After running north past the station in Lindsay, the line turned east to leave the town, then northeast towards Bobcaygeon. This area of land is relatively flat, and the line is almost perfectly straight. At Emily Creek, just south of Sturgeon Lake, the line turned northward to run along the southern shore of the lake. A large trestle bridge carried the line across the mouth of the Creek. The line then runs roughly west-northwest for the short remaining distance to Bobcaygeon, crossing the Bobcaygeon River near Minns Avenue, and then ending at William's Street. The swing bridge at Bobcaygeon limited weights to smaller locomotives, including D-4 class 4-6-0.

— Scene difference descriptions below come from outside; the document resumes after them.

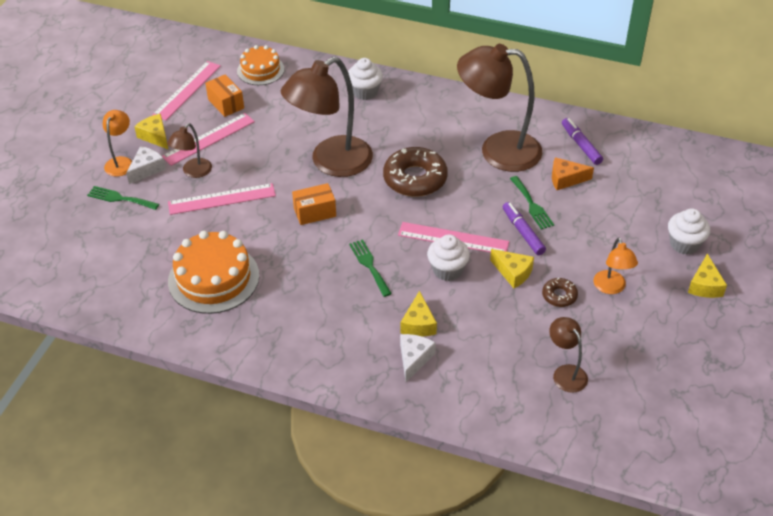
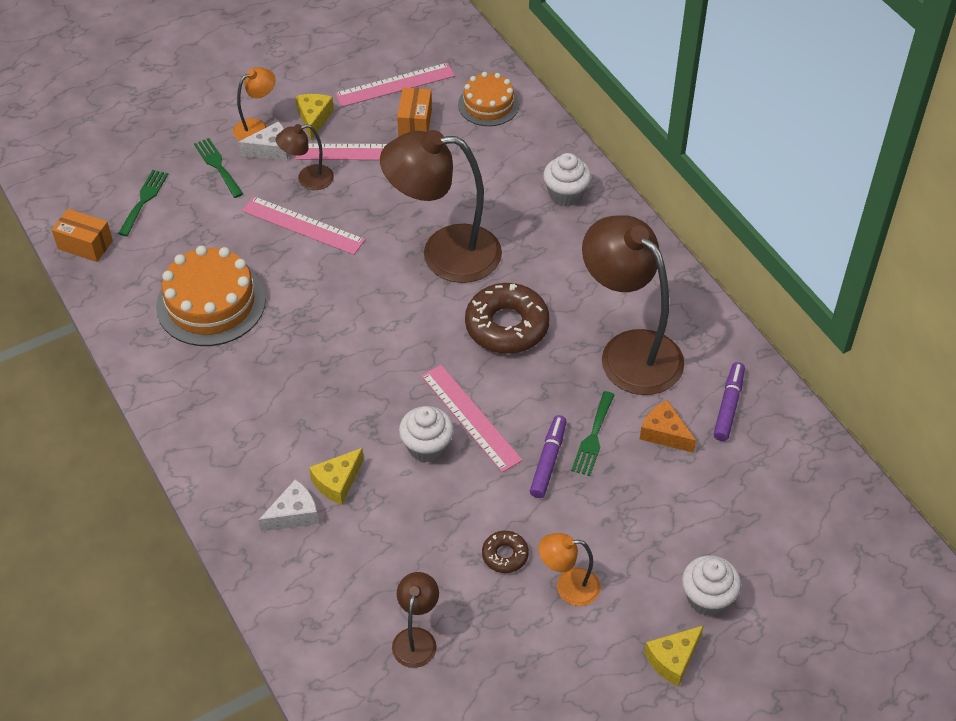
camera: 40 degrees right, 5 degrees up
orange box [292,183,336,225] -> orange box moved to [52,209,113,262]
green fork [349,239,392,297] -> green fork moved to [118,170,168,236]
yellow cheese [490,249,534,288] -> none
orange lamp [593,237,638,294] -> orange lamp turned 60 degrees clockwise [538,533,601,606]

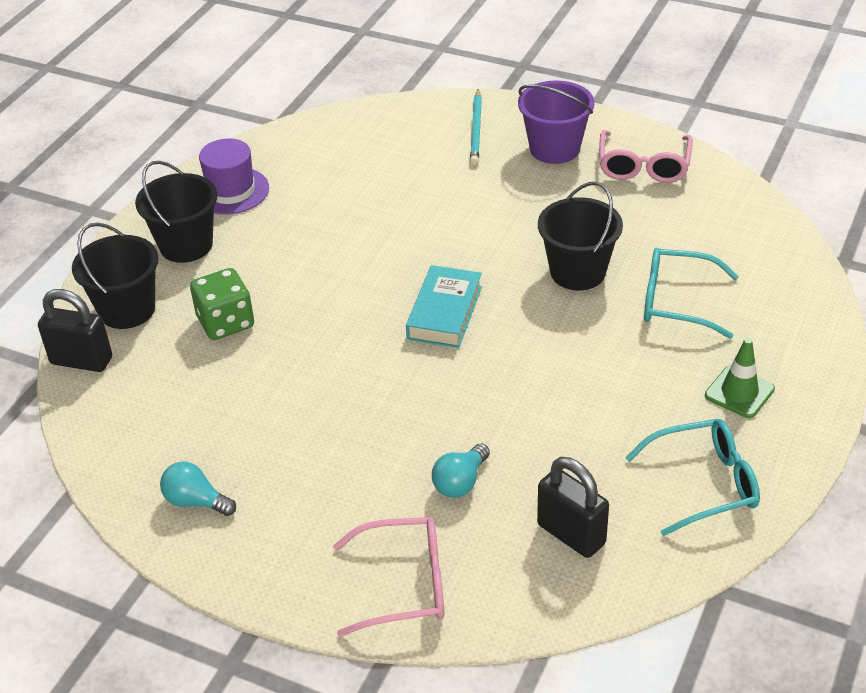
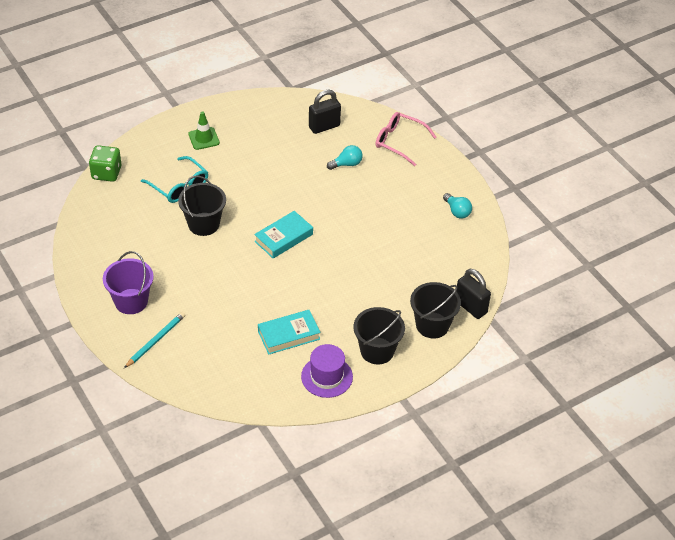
camera: 150 degrees left, 5 degrees up
green dice [190,268,254,340] -> green dice moved to [89,145,121,182]
black padlock [537,457,609,558] -> black padlock turned 75 degrees clockwise [309,90,341,134]
pink glasses [599,130,693,183] -> none
turquoise glasses [625,419,760,536] -> none
none -> turquoise book [258,310,321,355]

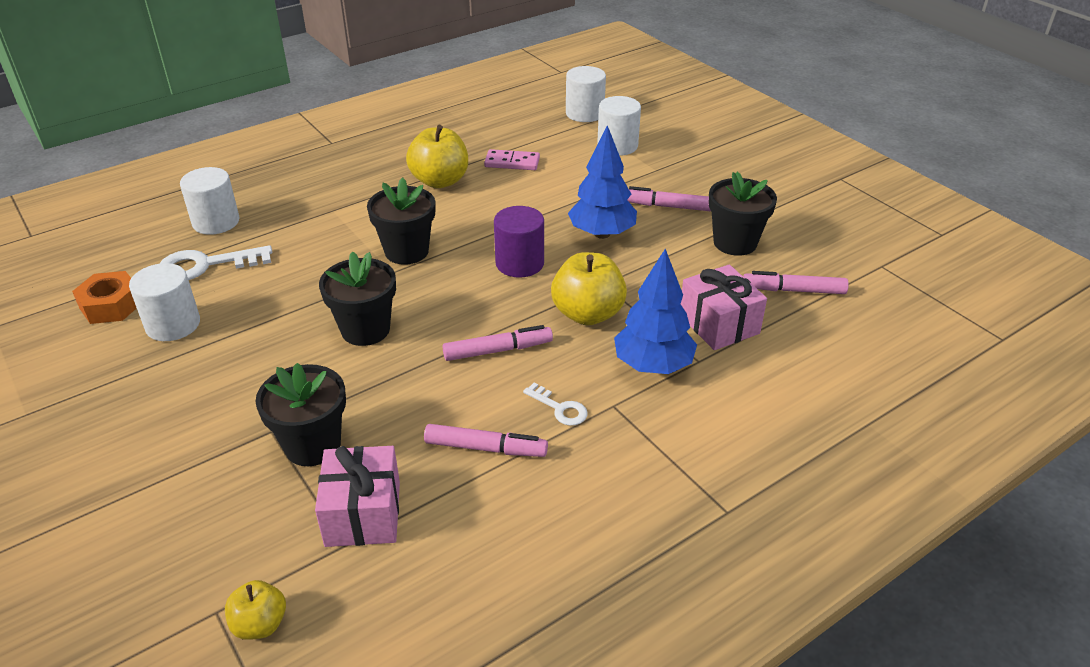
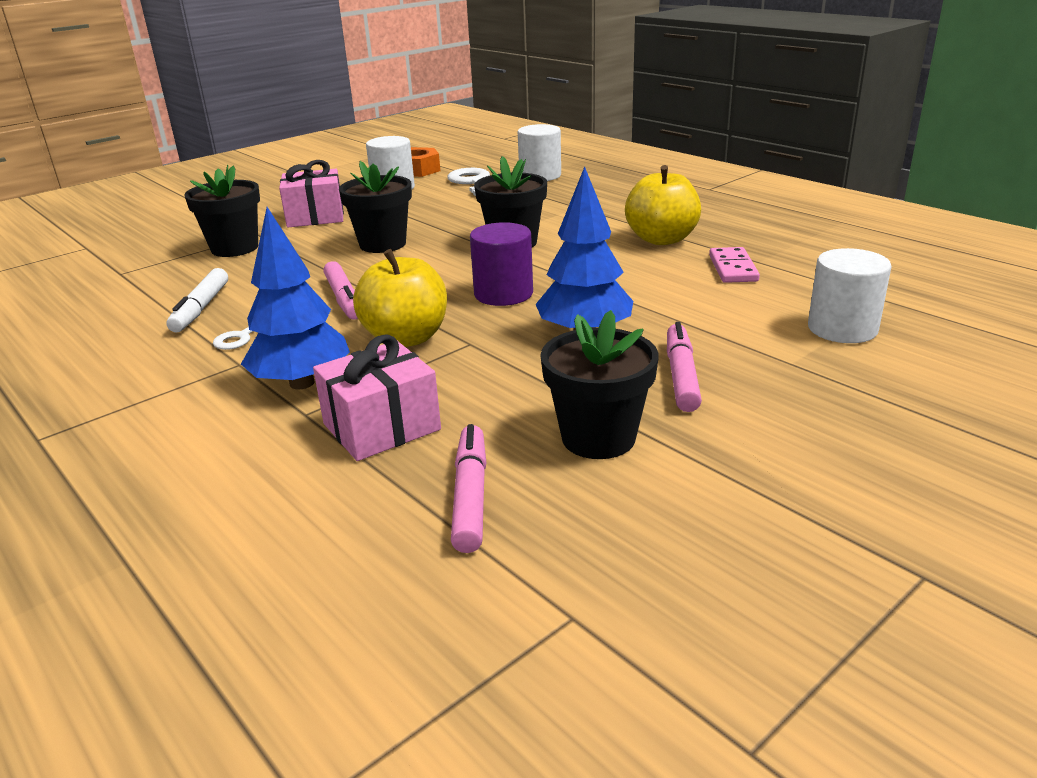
camera: 85 degrees right, 10 degrees down
yellow apple [225,580,286,640] -> none
pink gift [315,446,400,547] -> pink gift moved to [279,160,344,228]
pink marker [424,424,548,457] -> white marker [166,268,228,333]
white cylinder [566,66,606,122] -> none

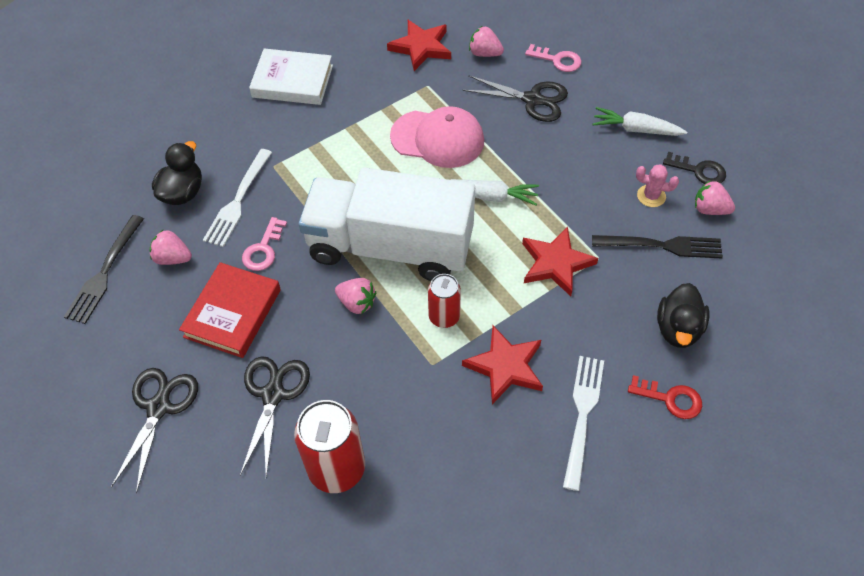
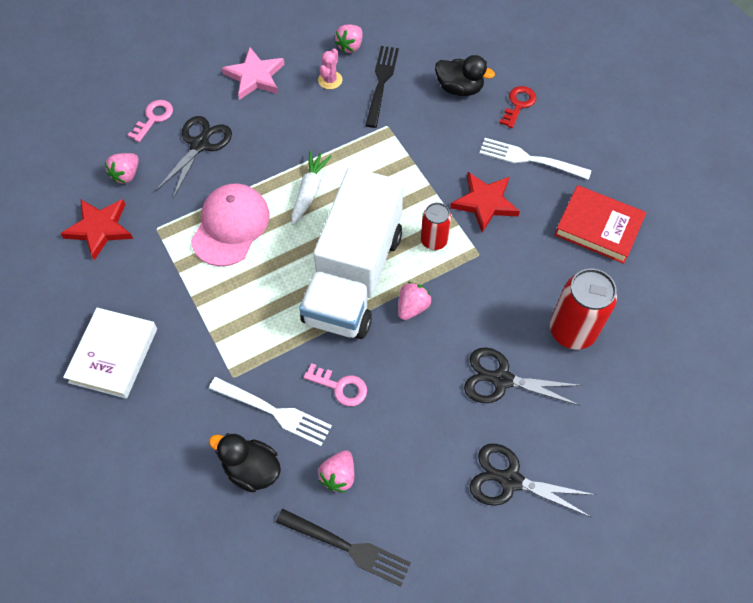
camera: 85 degrees left, 5 degrees up
red book [179,262,281,358] -> red book moved to [554,185,646,264]
red star [522,226,598,296] -> none
white carrot [593,107,687,136] -> pink star [222,47,285,100]
black key [663,152,726,184] -> none

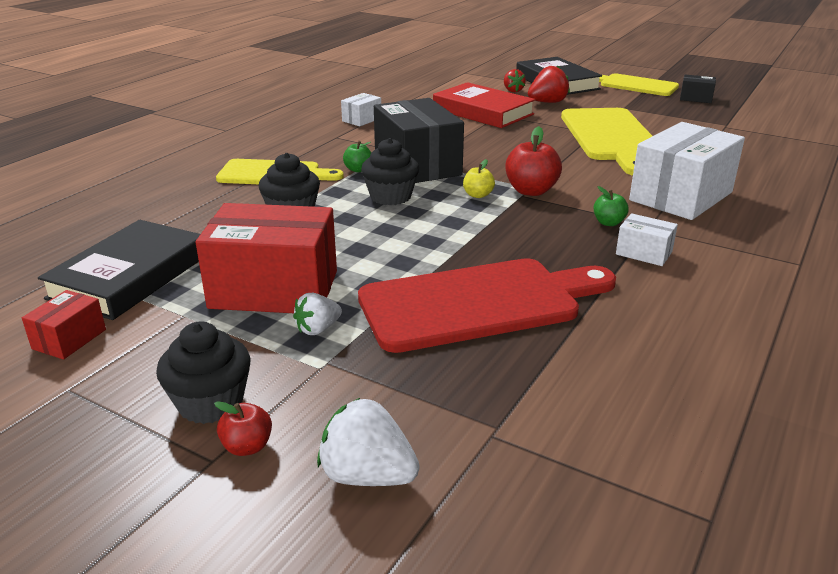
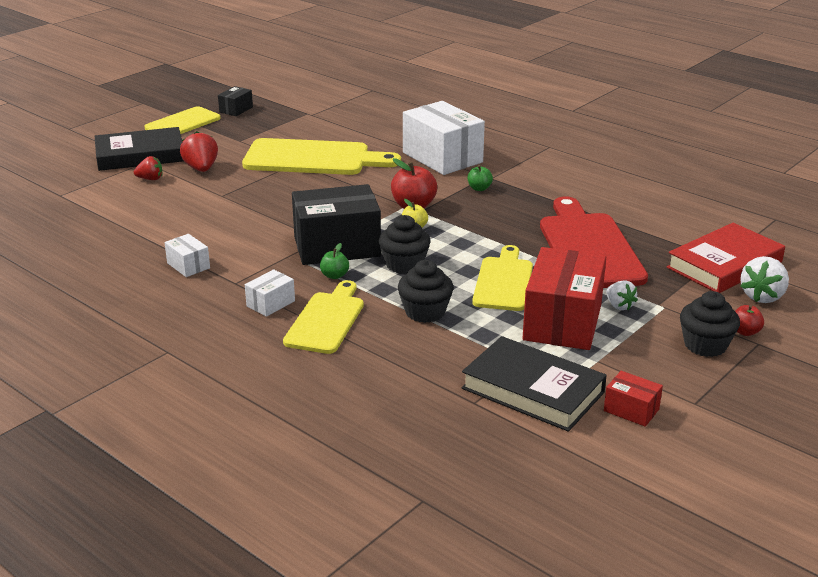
camera: 80 degrees left, 0 degrees up
red book [433,82,535,128] -> red book moved to [667,223,785,293]
white box [616,213,678,266] -> white box moved to [245,269,295,317]
none -> yellow cutting board [472,245,533,311]

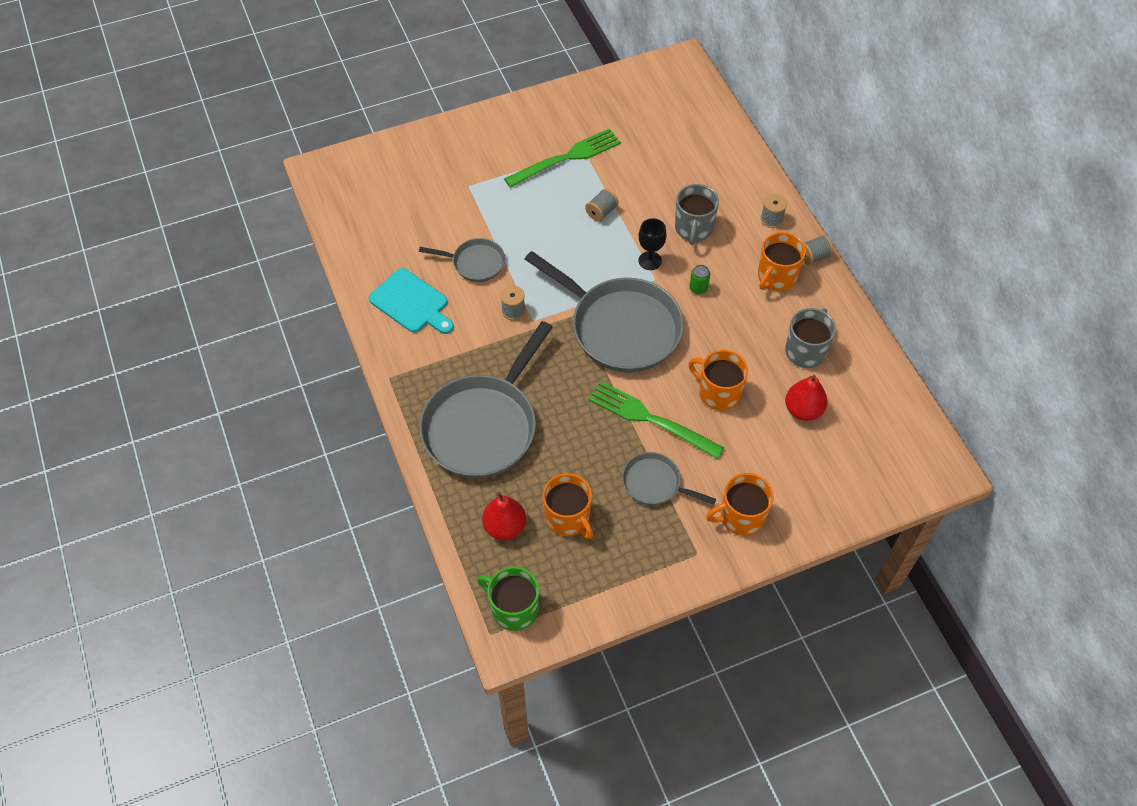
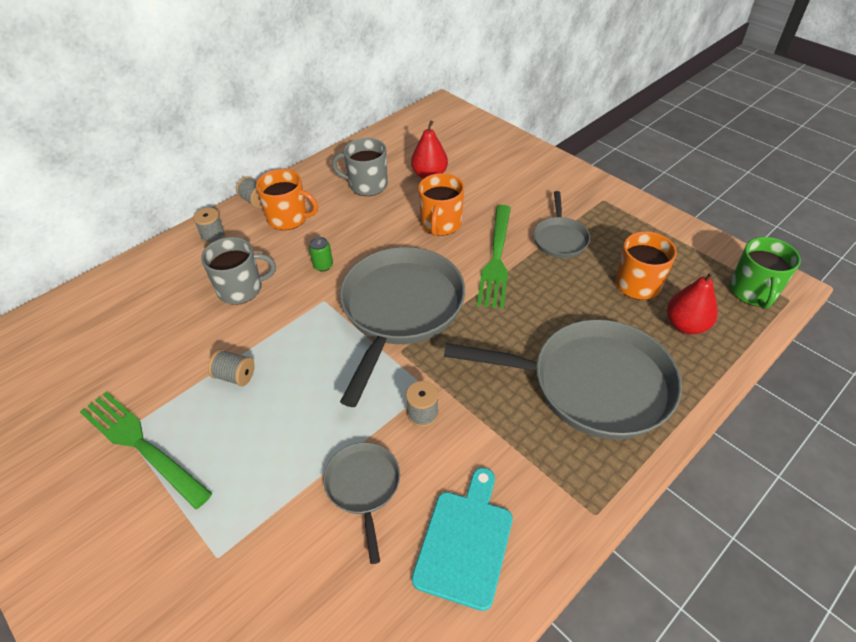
camera: 110 degrees left, 10 degrees down
black goblet [639,218,667,270] -> none
orange mug [707,473,774,536] -> none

Stations on the southern portion of the line were Burketon, Nestleton Station (south of the town of Nestleton) and Janetville near modern View Lake. The LB&P and GB&S met at Lindsay Junction, just south of town, and shared rails north from that point to the Lindsay station, one of CPR's rare "witch's hat" style stations with a round waiting room topped with a conical roof. From Lindsay to Bobcaygeon stations were Dunsford, Ancona and Kenstone and then Bobcaygeon at the corner of Mansfield and Park Streets.